What you should do:
Exact copy, pictures excluded: please retype every record below.

─── Data for analysis ───

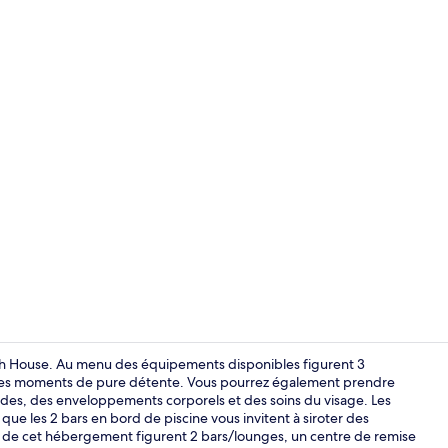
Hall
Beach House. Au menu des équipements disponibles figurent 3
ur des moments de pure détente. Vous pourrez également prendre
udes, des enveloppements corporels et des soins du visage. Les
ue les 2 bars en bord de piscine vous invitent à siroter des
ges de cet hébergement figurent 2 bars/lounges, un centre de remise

───

Output:
Hall
Beach House. Au menu des équipements disponibles figurent 3
ur des moments de pure détente. Vous pourrez également prendre
udes, des enveloppements corporels et des soins du visage. Les
ue les 2 bars en bord de piscine vous invitent à siroter des
ges de cet hébergement figurent 2 bars/lounges, un centre de remise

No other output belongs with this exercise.